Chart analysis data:

>>>

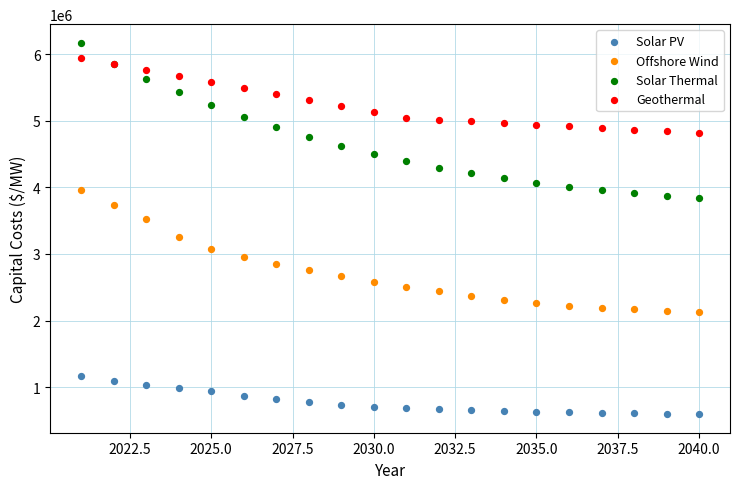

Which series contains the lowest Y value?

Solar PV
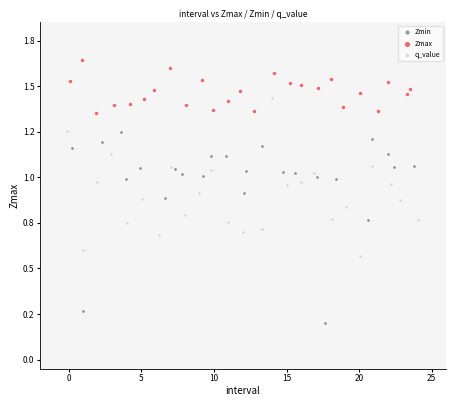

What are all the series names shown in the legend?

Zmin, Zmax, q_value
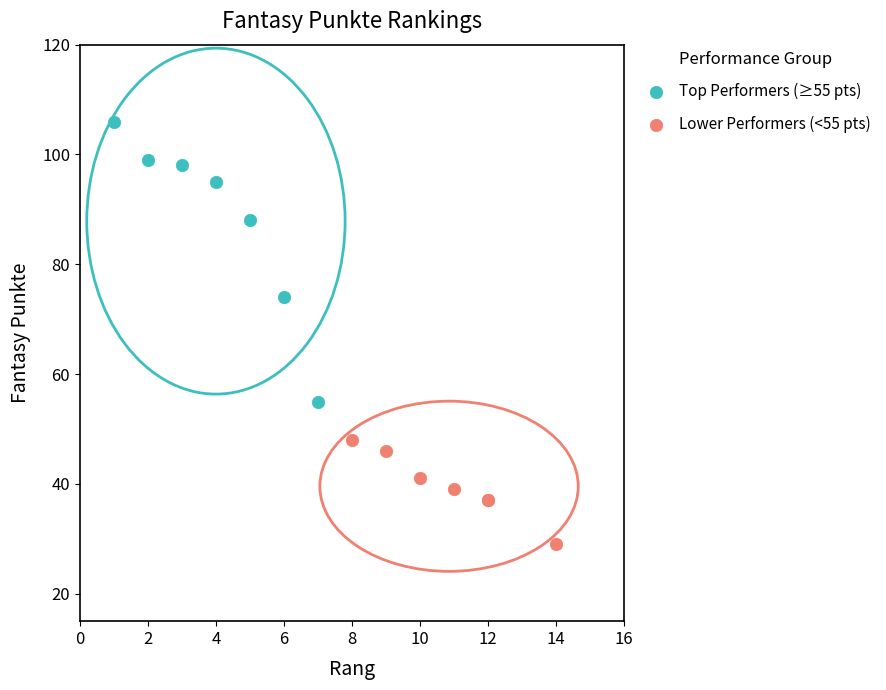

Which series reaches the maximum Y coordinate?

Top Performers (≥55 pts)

<<<

What to do
Reproduce every line above word for word, leaving out the pictures.

Answer space
Which series contains the lowest Y value?

Solar PV

What are all the series names shown in the legend?

Zmin, Zmax, q_value

Which series reaches the maximum Y coordinate?

Top Performers (≥55 pts)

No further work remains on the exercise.